Ryan nodded. “Then the ants should reach that deep bowl in the rock during the middle of the next morning. Mebbe a little sooner.”

“They will be in our pockets by the middle of the following day,” Itzcoatl said. “Where they move, the ground dies. Where their shadows fall, the flowers crumble. We can do nothing. Nothing stops them.”

“Water?” Jak asked.

“Oh, yes, Jak. A fast river will stop them. They will send the scouting ants up and down until they find a fallen tree or a place to cross. We have no river in the way of them.”

Everyone sat silently, regarding the disaster that was moving remorselessly toward them.

“Might they just stop?” Mildred asked. “Or change the direction of their march?”

Itzcoatl shrugged. “Only if the gods will it. But their eyes are against us.”

Doc suddenly spoke. “You said you’d found a lot of gasoline, Ryan?”

“Sure.”

The old man’s milky blue eyes were alight with eagerness. “My father’s friend, Leiningen, was a plantation owner in the jungle. He was faced with an army of ants.”

“And?” Ryan prompted.

Doc grinned wolfishly. “And I will tell you how he solved the problem.”

Chapter Twenty-Two

The whole village worked through the nightthe warriors, the priests, the elders, the children and the women.
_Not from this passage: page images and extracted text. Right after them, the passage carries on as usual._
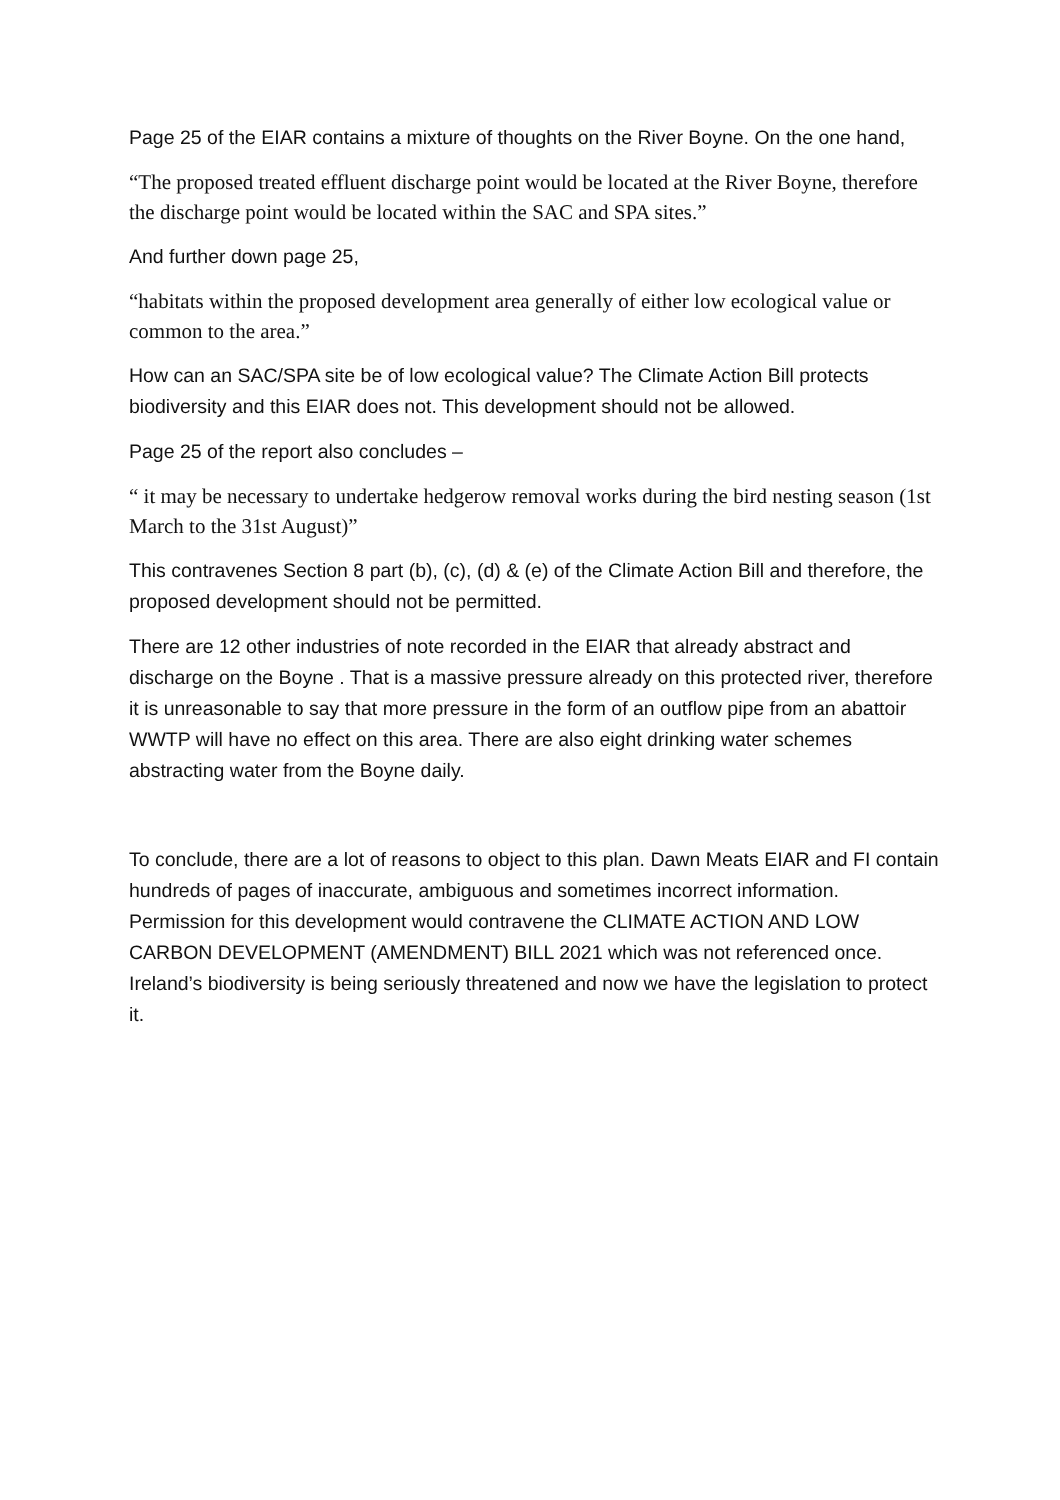Page 25 of the EIAR contains a mixture of thoughts on the River Boyne. On the one hand,
“The proposed treated effluent discharge point would be located at the River Boyne, therefore the discharge point would be located within the SAC and SPA sites.”
And further down page 25,
“habitats within the proposed development area generally of either low ecological value or common to the area.”
How can an SAC/SPA site be of low ecological value? The Climate Action Bill protects biodiversity and this EIAR does not. This development should not be allowed.
Page 25 of the report also concludes –
“ it may be necessary to undertake hedgerow removal works during the bird nesting season (1st March to the 31st August)”
This contravenes Section 8 part (b), (c), (d) & (e) of the Climate Action Bill and therefore, the proposed development should not be permitted.
There are 12 other industries of note recorded in the EIAR that already abstract and discharge on the Boyne . That is a massive pressure already on this protected river, therefore it is unreasonable to say that more pressure in the form of an outflow pipe from an abattoir WWTP will have no effect on this area. There are also eight drinking water schemes abstracting water from the Boyne daily.
To conclude, there are a lot of reasons to object to this plan. Dawn Meats EIAR and FI contain hundreds of pages of inaccurate, ambiguous and sometimes incorrect information. Permission for this development would contravene the CLIMATE ACTION AND LOW CARBON DEVELOPMENT (AMENDMENT) BILL 2021 which was not referenced once. Ireland’s biodiversity is being seriously threatened and now we have the legislation to protect it.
At first it was Itzcoatl who was in charge of the desperate operation, but he simply didn’t have the logistical skill for anything on this scale.

He handed over control to Ryan, who ordered, chased, shouted and kicked to get his way, organizing the village into a number of squads, each of them with a specific task, each with a different member of the group of friends to take command of them.

Dean was given a group of the youngest children, whose task was to collect all the available honey from the village’s stores and carry it in pots, through the dark jungle, until they reached the chosen spot.